Turns out I own clothes that I've never even worn

Each weekend starts with the intention of seeing The Wrestler. Each weekend ends with us having failed.

Friday night would have been an ideal candidate but, well, being tired and wanting to watch BSG won out. Put another way: we are old. Yesterday Nellie and I were both busy, and we went to Mercatto for dinner on a lark…very tasty. I can see that becoming our regular Italian place. Anyway, long story short: it was cold as balls outside so we didn’t stray far from home. Plus, we don’t relish the idea of the Scotiabank theatre on a Saturday night, chock full of middling teenagers ambling into screenings of Paul Blart: Mall Cop.

Today the timing just didn’t work, especially after Nellie undertook her ideal Sunday pastime of sleeping until noon. I used this alone time to destroy her best time in Wii Fit Advanced Snowboard and other similar accomplishments. Then we had breakfast, got groceries and went on a badass cleaning binge. I’m talking an almighty purge, people…stuff getting thrown out, recycled, put on Craigslist*…there’s a Goodwill pile here the size of a Shetland pony.

■ ■ ■ ■ ■ ■ ■

Exercise:
Print the stretch of the weekend blog post from "Friday night would" through "Blart: Mall Cop.", word for word.

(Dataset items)
■ ■ ■ ■ ■ ■ ■

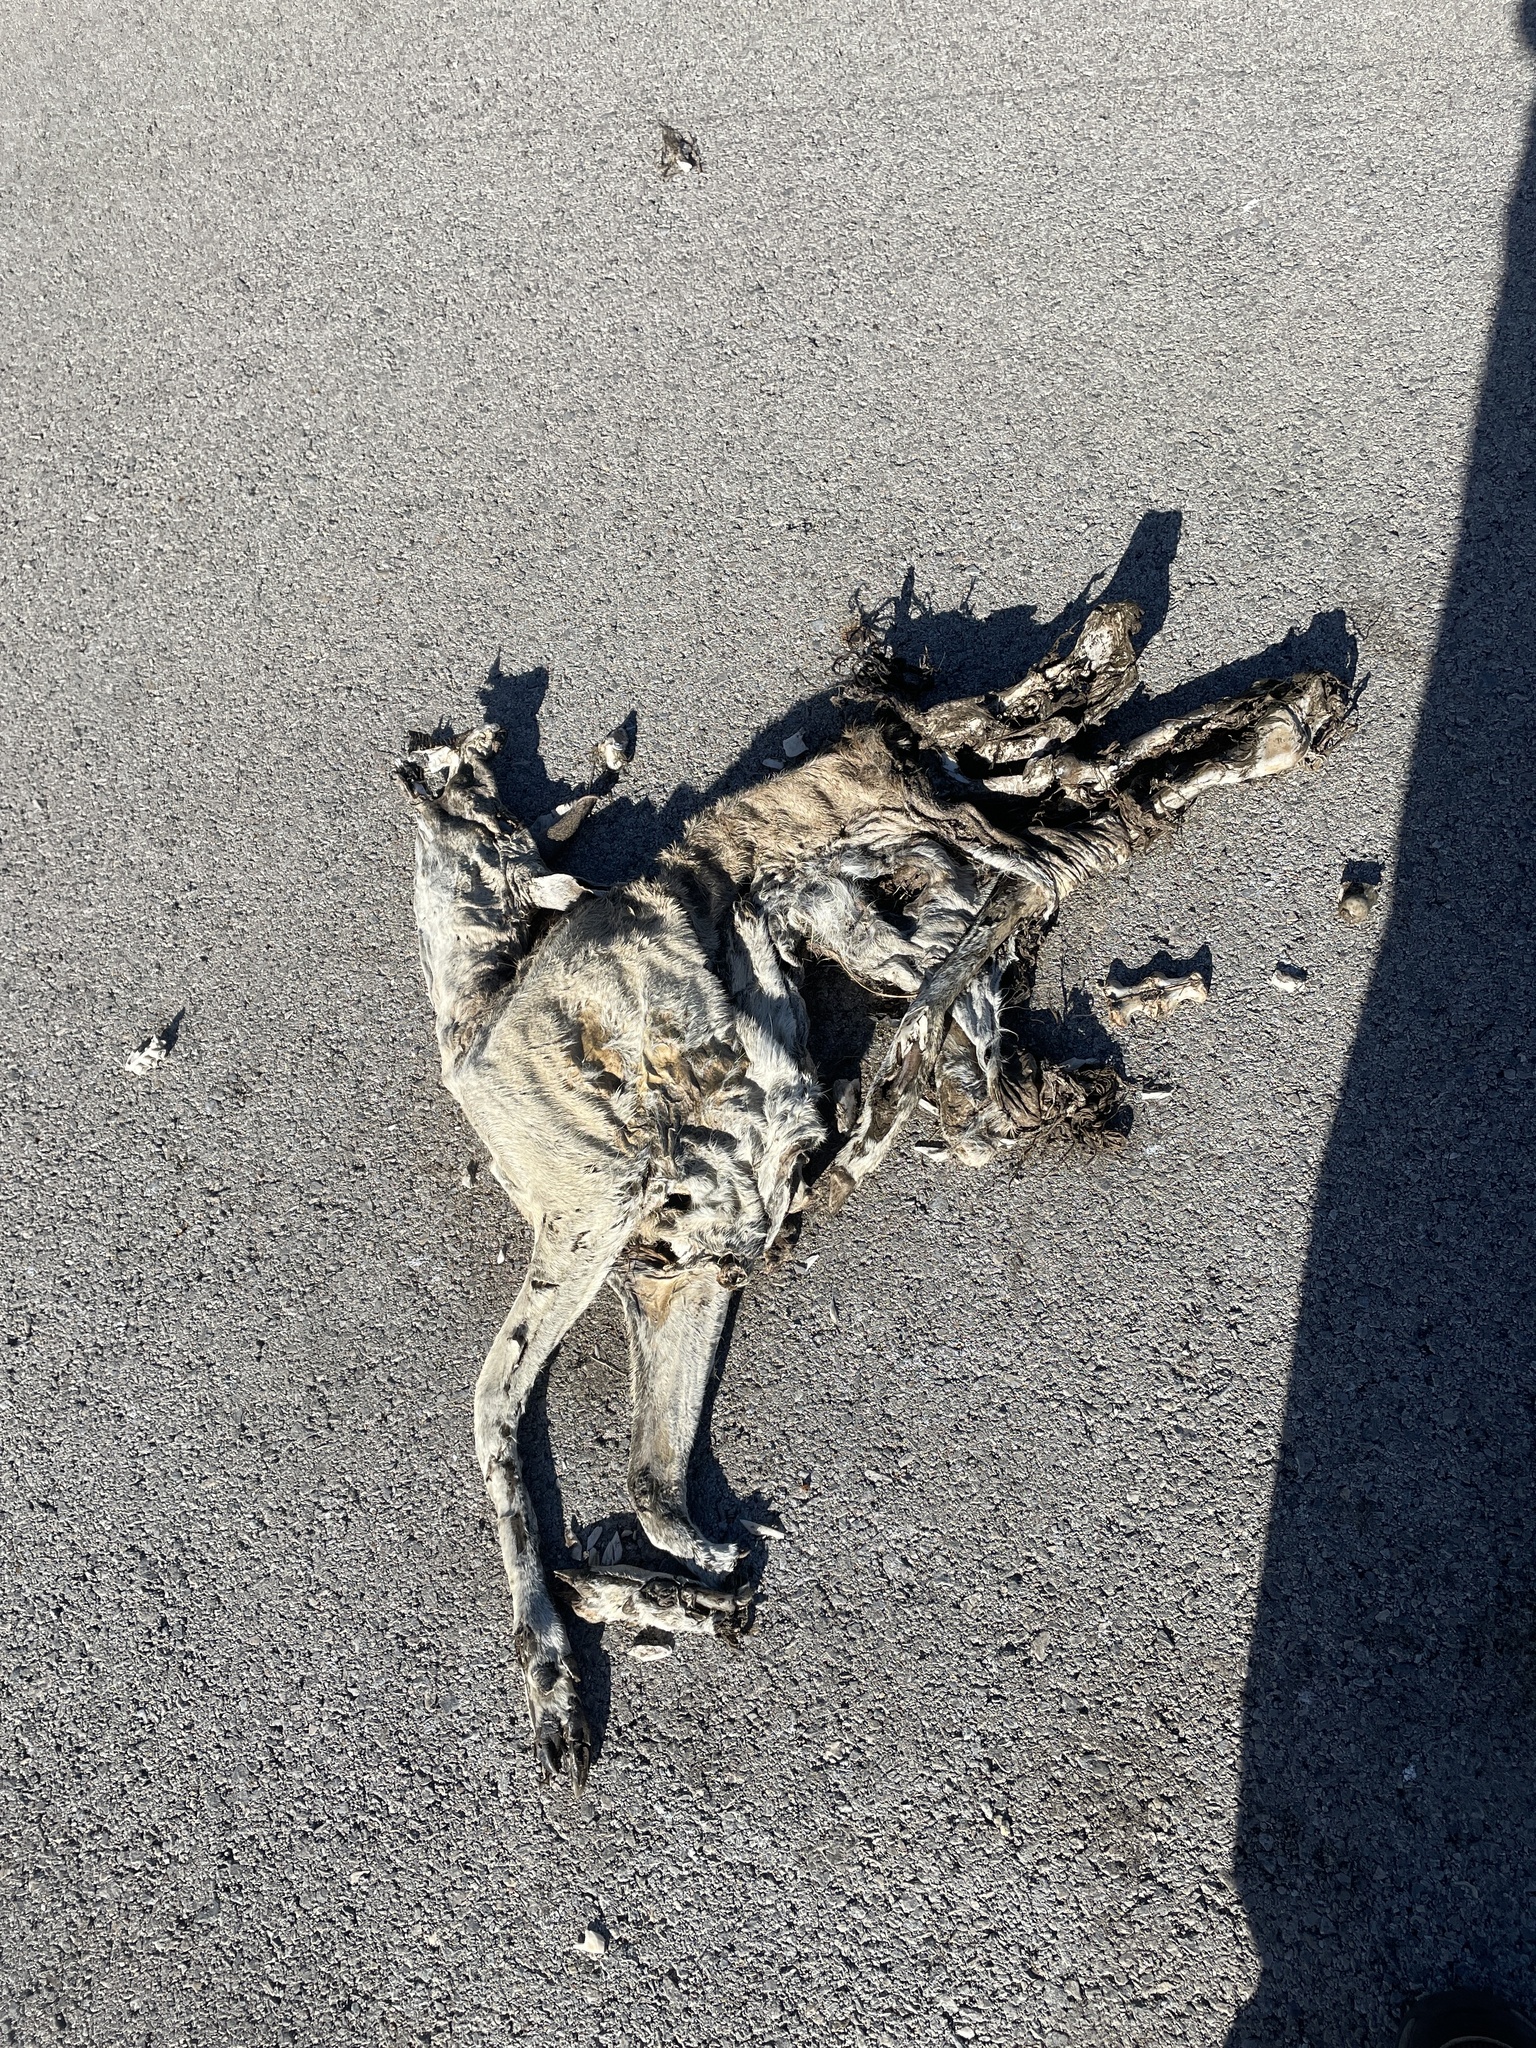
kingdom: Animalia
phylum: Chordata
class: Mammalia
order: Artiodactyla
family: Cervidae
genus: Odocoileus
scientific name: Odocoileus virginianus
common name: White-tailed deer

■ ■ ■ ■ ■ ■ ■

Correct result:
Friday night would have been an ideal candidate but, well, being tired and wanting to watch BSG won out. Put another way: we are old. Yesterday Nellie and I were both busy, and we went to Mercatto for dinner on a lark…very tasty. I can see that becoming our regular Italian place. Anyway, long story short: it was cold as balls outside so we didn’t stray far from home. Plus, we don’t relish the idea of the Scotiabank theatre on a Saturday night, chock full of middling teenagers ambling into screenings of Paul Blart: Mall Cop.